» **Exercise objective**
All that is wanted is a word-for-word copy of the data from its first line to the line containing "left knee: (79, 200)", both included.

» **Data to process**
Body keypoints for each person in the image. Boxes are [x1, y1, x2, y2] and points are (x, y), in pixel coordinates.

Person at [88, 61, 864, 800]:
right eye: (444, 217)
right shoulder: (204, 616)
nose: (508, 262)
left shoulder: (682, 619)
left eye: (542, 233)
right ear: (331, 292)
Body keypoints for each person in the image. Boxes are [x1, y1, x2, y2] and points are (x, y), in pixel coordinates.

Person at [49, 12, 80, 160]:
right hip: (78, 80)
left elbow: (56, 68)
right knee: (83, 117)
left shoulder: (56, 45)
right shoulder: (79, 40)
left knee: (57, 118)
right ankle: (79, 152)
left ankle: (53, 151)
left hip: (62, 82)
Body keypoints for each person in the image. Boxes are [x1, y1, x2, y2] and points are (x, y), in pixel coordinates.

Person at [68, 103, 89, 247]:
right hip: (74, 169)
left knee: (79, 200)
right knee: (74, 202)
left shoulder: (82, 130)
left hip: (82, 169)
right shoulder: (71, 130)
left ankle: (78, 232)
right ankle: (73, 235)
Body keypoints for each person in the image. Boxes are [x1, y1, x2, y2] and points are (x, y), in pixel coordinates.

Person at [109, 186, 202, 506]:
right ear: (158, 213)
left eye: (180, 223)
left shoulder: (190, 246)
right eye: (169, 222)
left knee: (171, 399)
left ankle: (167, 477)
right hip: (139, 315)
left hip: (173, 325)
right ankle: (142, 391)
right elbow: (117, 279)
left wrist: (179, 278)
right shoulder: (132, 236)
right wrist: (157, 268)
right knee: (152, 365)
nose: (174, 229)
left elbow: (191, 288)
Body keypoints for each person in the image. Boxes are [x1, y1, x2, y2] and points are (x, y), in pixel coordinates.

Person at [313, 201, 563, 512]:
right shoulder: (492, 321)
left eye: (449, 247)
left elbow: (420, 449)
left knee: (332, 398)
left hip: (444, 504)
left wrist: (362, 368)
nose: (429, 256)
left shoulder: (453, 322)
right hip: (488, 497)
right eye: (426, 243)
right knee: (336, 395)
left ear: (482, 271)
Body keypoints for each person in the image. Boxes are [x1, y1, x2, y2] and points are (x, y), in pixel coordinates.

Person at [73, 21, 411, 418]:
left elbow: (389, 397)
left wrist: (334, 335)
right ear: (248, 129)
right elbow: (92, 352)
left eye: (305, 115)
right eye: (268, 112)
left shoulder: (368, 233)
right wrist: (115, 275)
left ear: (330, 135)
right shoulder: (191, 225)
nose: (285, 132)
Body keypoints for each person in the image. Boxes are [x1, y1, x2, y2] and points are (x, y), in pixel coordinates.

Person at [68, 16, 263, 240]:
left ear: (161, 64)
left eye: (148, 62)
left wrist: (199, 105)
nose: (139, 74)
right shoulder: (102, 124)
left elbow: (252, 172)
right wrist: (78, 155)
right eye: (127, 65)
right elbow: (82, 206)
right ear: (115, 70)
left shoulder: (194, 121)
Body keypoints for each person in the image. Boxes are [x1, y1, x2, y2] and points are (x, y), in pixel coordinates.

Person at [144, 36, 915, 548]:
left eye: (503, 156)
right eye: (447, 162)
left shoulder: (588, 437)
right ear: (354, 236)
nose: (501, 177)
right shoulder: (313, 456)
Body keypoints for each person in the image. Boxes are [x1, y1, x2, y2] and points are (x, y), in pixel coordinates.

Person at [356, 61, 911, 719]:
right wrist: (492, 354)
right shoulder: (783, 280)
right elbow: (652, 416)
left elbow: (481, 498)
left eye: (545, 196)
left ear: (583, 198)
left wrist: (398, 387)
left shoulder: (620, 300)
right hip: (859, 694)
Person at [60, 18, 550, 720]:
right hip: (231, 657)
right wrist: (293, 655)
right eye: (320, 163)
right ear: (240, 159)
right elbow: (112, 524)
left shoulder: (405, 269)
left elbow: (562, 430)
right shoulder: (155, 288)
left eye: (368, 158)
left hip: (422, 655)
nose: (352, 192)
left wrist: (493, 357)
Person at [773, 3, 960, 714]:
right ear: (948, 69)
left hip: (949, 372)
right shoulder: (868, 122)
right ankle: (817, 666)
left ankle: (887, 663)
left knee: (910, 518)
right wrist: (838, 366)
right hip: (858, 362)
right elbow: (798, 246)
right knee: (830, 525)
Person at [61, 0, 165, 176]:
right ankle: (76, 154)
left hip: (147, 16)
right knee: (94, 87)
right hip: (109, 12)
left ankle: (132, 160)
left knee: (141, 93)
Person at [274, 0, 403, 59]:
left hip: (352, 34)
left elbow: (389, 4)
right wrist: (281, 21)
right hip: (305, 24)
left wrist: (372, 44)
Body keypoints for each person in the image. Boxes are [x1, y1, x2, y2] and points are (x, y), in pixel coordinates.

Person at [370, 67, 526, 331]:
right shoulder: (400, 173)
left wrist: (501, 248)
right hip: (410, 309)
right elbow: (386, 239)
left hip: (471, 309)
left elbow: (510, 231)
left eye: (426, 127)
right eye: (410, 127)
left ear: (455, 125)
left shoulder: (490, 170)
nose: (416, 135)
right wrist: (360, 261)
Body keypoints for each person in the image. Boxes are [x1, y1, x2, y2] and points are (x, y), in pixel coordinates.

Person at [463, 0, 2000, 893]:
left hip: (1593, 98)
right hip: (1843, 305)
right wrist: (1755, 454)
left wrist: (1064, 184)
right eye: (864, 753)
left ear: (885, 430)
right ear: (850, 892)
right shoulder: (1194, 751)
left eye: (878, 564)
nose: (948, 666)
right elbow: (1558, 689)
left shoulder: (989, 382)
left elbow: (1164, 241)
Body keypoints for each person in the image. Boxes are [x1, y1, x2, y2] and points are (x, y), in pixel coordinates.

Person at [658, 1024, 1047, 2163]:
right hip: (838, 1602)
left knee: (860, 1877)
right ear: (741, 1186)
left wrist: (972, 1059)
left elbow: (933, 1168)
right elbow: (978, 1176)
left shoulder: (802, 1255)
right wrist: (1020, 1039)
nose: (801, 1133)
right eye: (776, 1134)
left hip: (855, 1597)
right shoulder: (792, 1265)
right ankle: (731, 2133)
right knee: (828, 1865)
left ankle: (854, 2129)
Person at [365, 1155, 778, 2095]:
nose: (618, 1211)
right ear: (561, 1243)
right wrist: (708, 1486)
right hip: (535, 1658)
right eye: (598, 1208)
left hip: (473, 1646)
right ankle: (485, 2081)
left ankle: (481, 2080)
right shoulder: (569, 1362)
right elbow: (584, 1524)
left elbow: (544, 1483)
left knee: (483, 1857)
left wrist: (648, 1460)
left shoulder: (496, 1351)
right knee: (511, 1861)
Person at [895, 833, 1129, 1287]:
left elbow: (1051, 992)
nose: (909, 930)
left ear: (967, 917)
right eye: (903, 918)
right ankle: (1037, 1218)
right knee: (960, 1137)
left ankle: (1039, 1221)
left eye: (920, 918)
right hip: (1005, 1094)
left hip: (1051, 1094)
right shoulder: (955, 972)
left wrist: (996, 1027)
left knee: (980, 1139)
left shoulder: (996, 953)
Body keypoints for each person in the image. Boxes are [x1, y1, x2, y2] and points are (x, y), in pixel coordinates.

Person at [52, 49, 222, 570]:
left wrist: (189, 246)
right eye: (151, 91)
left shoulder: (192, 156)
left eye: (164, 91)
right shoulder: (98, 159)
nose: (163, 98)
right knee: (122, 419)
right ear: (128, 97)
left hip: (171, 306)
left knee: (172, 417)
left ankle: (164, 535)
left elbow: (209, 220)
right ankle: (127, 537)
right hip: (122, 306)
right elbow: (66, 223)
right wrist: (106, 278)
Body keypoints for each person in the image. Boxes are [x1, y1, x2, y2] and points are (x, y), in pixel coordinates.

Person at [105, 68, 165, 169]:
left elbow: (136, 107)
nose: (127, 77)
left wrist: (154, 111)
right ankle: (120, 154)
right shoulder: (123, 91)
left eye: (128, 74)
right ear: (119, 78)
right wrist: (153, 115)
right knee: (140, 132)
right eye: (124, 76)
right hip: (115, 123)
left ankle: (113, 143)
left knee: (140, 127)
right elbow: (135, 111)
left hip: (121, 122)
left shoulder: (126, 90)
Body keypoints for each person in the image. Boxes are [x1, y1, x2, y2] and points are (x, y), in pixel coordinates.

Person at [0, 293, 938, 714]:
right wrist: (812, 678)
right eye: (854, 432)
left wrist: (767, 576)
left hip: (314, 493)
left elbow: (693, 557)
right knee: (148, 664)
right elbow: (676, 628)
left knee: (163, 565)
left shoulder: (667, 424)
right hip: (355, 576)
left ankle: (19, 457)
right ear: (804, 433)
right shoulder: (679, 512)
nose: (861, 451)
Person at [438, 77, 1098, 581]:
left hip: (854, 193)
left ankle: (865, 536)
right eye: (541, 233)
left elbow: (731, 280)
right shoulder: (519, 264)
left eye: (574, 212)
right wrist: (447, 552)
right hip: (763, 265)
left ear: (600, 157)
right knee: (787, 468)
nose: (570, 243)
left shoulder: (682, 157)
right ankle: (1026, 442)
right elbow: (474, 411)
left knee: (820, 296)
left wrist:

» **Output of the exercise**
Body keypoints for each person in the image. Boxes are [x1, y1, x2, y2] and points are (x, y), in pixel coordinates.

Person at [88, 61, 864, 800]:
right eye: (444, 217)
right shoulder: (204, 616)
nose: (508, 262)
left shoulder: (682, 619)
left eye: (542, 233)
right ear: (331, 292)
Body keypoints for each person in the image. Boxes are [x1, y1, x2, y2] and points are (x, y), in pixel coordinates.

Person at [49, 12, 80, 160]:
right hip: (78, 80)
left elbow: (56, 68)
right knee: (83, 117)
left shoulder: (56, 45)
right shoulder: (79, 40)
left knee: (57, 118)
right ankle: (79, 152)
left ankle: (53, 151)
left hip: (62, 82)
Body keypoints for each person in the image. Boxes are [x1, y1, x2, y2] and points are (x, y), in pixel coordinates.

Person at [68, 103, 89, 247]:
right hip: (74, 169)
left knee: (79, 200)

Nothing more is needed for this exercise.